本文抜粋 -
────────────────────────────────────────

個別株は「高配当」と「身近な業種」が人気
続いて成長投資枠で買われた株式について見ていくと、上位10社すべてを国内企業が独占した(2025年12月分)。
投資家が銘柄を選ぶ基準として目立つのは「配当利回り」だ。上位10銘柄のうち、半数が配当利回り3%を超える銘柄であり、中には4%台の高配当株も3銘柄ランクインしている。値上がり益だけでなく、安定した収益(配当)を求めるニーズは根強いようだ。
業種もバラエティ豊かだ。銀行業と情報・通信業が各2銘柄、空運業、サービス業、機械、食料品、輸送用機器などが各1銘柄となっている。私たちが普段の生活で耳にする業界が並び、多様な分野に投資マネーが分散されている。
投資信託は「海外・インデックス」が主流
一方で投資信託に目を向けると、こちらは海外投資が主流のようだ。つみたて投資枠では上位10銘柄のうち7つが海外資産へ投資するものとなっている。さらに、つみたて投資枠の上位10銘柄はすべてインデックス型(指数連動型)だった。コストを抑えて世界経済の成長に期待するという投資家の姿が浮かび上がってくる。

────────────────────────────────────────

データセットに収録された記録
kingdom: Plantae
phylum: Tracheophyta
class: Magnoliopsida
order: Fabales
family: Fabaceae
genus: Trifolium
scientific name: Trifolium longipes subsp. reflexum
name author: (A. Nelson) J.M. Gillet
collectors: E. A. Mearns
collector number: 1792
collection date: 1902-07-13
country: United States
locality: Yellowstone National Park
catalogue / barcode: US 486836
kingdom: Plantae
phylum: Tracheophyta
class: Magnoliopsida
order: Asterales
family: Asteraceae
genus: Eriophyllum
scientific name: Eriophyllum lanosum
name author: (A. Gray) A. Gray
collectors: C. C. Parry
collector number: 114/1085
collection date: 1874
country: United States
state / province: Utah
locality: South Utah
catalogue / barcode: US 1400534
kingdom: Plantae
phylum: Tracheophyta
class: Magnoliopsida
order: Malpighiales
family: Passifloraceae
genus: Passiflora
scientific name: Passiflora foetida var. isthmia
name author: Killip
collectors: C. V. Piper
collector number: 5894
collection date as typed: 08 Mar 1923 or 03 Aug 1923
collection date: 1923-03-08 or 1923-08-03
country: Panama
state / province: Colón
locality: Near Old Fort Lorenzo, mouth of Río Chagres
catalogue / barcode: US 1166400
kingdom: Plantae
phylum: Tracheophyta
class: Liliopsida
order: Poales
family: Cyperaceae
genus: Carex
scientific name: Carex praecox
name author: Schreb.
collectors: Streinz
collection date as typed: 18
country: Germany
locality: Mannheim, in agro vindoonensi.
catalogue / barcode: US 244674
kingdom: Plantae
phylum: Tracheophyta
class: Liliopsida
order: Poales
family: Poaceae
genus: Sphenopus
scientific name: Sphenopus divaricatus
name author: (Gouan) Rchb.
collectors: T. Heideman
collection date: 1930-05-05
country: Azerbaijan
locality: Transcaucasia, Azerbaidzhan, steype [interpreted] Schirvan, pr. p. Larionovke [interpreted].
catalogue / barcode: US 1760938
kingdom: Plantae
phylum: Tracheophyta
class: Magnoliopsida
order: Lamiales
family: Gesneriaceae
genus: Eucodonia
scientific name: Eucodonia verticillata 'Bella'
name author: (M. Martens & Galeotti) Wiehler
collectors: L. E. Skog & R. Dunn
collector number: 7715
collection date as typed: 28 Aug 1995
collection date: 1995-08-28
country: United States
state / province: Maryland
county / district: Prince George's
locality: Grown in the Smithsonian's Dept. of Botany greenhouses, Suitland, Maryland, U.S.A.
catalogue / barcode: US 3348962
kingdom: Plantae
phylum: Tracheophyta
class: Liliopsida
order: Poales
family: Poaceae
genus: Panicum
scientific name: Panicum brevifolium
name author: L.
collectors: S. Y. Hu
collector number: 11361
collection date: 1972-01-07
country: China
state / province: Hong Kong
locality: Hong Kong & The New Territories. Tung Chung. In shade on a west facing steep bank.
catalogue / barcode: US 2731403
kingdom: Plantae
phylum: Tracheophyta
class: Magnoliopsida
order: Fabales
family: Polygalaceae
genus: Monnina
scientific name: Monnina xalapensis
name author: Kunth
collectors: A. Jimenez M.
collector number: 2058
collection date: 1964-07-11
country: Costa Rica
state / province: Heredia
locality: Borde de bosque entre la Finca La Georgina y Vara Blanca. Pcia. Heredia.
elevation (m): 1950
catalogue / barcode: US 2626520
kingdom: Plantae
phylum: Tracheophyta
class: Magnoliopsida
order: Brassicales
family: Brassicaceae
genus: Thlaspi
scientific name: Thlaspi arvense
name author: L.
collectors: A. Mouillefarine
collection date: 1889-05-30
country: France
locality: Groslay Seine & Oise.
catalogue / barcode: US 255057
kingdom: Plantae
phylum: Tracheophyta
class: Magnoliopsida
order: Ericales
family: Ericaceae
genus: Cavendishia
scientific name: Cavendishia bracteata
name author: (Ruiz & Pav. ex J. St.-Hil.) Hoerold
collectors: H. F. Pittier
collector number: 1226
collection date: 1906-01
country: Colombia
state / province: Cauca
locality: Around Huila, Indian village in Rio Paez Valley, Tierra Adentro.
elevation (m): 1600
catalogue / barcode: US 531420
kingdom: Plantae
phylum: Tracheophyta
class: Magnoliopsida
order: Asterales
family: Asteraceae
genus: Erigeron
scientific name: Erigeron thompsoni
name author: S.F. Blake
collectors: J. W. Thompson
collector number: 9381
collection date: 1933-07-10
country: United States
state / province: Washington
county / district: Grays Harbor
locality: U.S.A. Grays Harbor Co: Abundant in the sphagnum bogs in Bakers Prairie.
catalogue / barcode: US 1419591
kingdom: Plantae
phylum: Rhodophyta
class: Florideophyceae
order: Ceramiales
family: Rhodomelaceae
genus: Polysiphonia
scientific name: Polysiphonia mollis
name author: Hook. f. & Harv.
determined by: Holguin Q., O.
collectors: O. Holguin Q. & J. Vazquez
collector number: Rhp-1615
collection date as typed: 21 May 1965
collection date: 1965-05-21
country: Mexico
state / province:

────────────────────────────────────────

設問 -
[a] 本文抜粋によると、つみたて投資枠の上位10銘柄のうち、海外資産へ投資するものはいくつか。
[b] 本文抜粋の「業種もバラエティ豊かだ。銀行」から「家の姿が浮かび上がってくる。」まで(終わりの語句も含む)を、「投資マネー」を「資金」に置き換えて書き直してください。

解答 -
[a] 7つ

[b]
業種もバラエティ豊かだ。銀行業と情報・通信業が各2銘柄、空運業、サービス業、機械、食料品、輸送用機器などが各1銘柄となっている。私たちが普段の生活で耳にする業界が並び、多様な分野に資金が分散されている。
投資信託は「海外・インデックス」が主流
一方で投資信託に目を向けると、こちらは海外投資が主流のようだ。つみたて投資枠では上位10銘柄のうち7つが海外資産へ投資するものとなっている。さらに、つみたて投資枠の上位10銘柄はすべてインデックス型(指数連動型)だった。コストを抑えて世界経済の成長に期待するという投資家の姿が浮かび上がってくる。